Chinese Firms Buying Well-Placed German Companies

As China looks to gear up towards a high-tech economy, it has set its sights on Germany’s well-placed firms. But the rapid rise in foreign investment, stemming in part from the Chinese government, has caused concern.
Yi Sun, a partner at Ernst & Young’s China Competence Center, has had her hands full. The center advises on investments and acquisitions between China and Germany, and the traffic has lately been heavy, if only in one direction. “We are working day and night for the Chinese,” she said, DW reported.
As China’s rapid growth slows, its investors have set their sights somewhere they have often looked past—Europe—in search of desirable acquisition candidates, known as “targets.” And Germany, in the center, can be considered its bulls-eye.

 Beat Them or Buy Them
In the first quarter of 2016, according to a calculation by German financial newspaper Handelsblatt, Chinese companies have offered 12 German firms $3.2 billion, more than the last five years combined.
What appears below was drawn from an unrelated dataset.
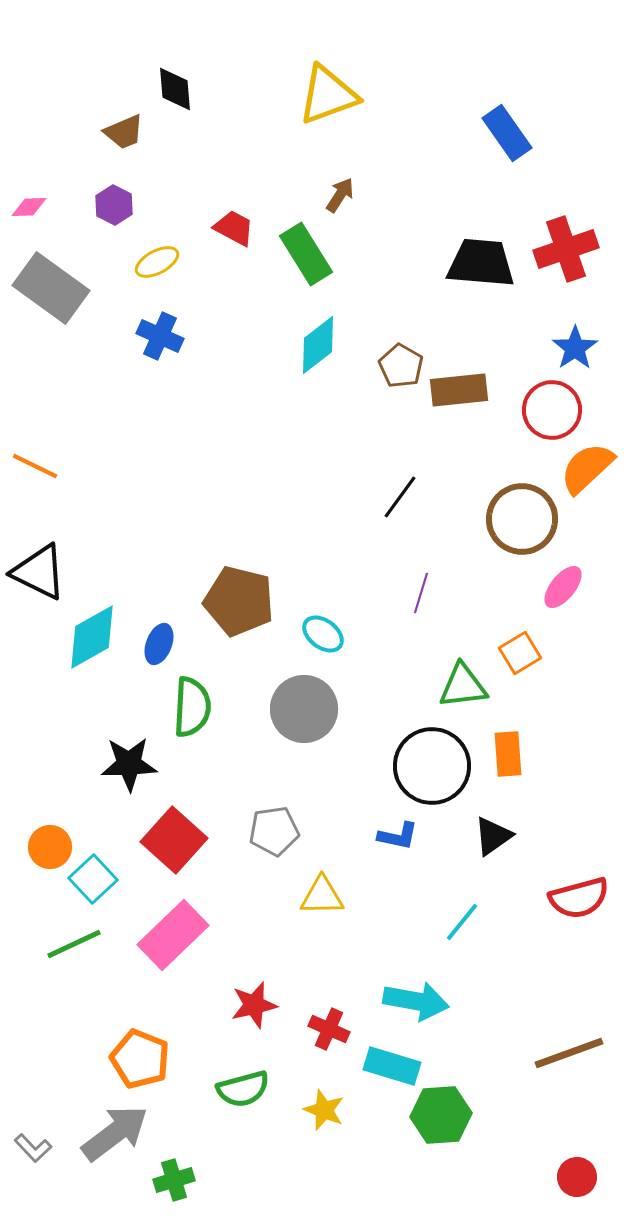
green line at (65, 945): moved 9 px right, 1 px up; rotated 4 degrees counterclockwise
Yi Sun emphasizes the high technical standards of German companies, as well as the reputation of their employees to work harder and strike less than their European neighbors, as factors that make them appealing to investors. But Chinese investors are not just interested in any given German company.
“Germany is the premium target for very specific segments of industry,” said Kai Lucks, chairman of the German Federal Association of Mergers & Acquisitions. Chinese investors pursue a niche strategy, he says, searching out the big players in relatively small areas.
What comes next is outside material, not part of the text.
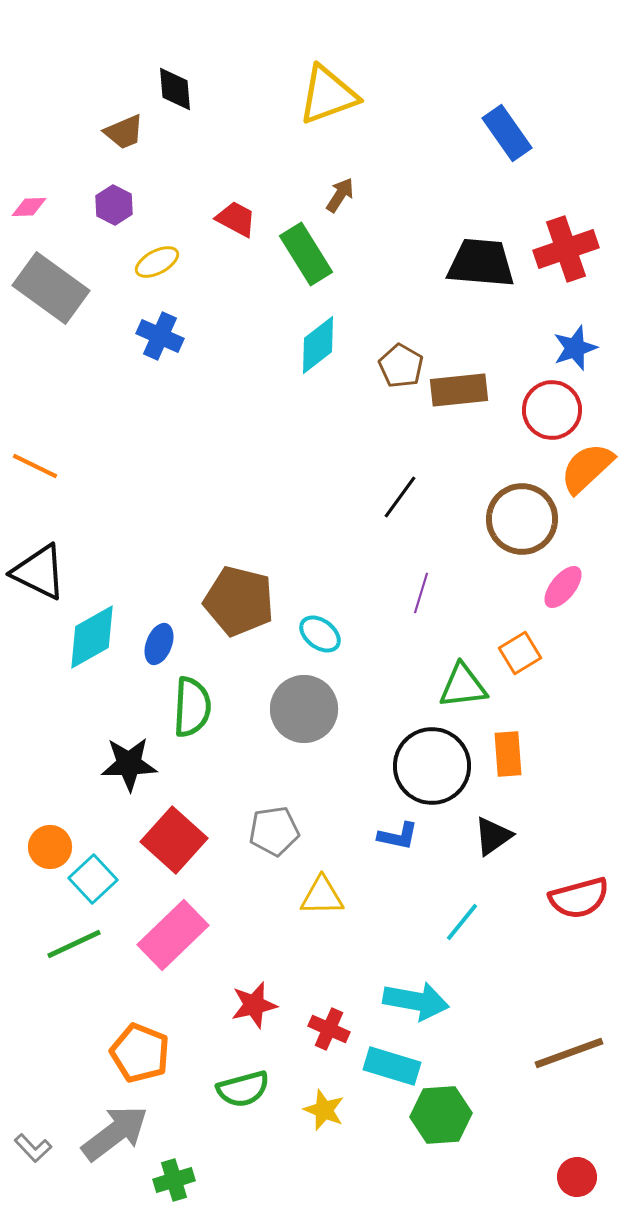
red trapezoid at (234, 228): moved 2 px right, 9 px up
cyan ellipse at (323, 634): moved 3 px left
For example, Chinese companies acquired in 2012 concrete pump producers Putzmeister and Schwing, placing the global market for such pumps largely in the country’s hands.
“The Chinese have always had the problem of having very weak brands that they cannot globalize,” Lucks said. The hope then is that mid-size German companies can serve as launching pads for the world market.

 Beijing’s Backing
The Chinese government has acted as a driving force behind this strategy. Premier Li Keqiang called on state delegates to “create internationally competitive companies,” words that were cemented in the country’s current five-year plan, approved this year, and its “Made in China 2025” initiative, which targets sectors in which the Chinese economy is in need of improvement.
The automobile and aviation sectors were listed as critical for the initiative, as well as IT and environmental and automation engineering.
EEW, a corporation based in Germany’s Saarland region that converts waste into energy, was recently bought by a half-state-owned Chinese firm for nearly $1.5 billion.
And Chinese corporation Midea has been in talks since the end of May with Augsburg-based robot manufacturer Kuka about increasing its share of stocks from 10 to 30%. The price tag for such a deal could total up to $5 billion.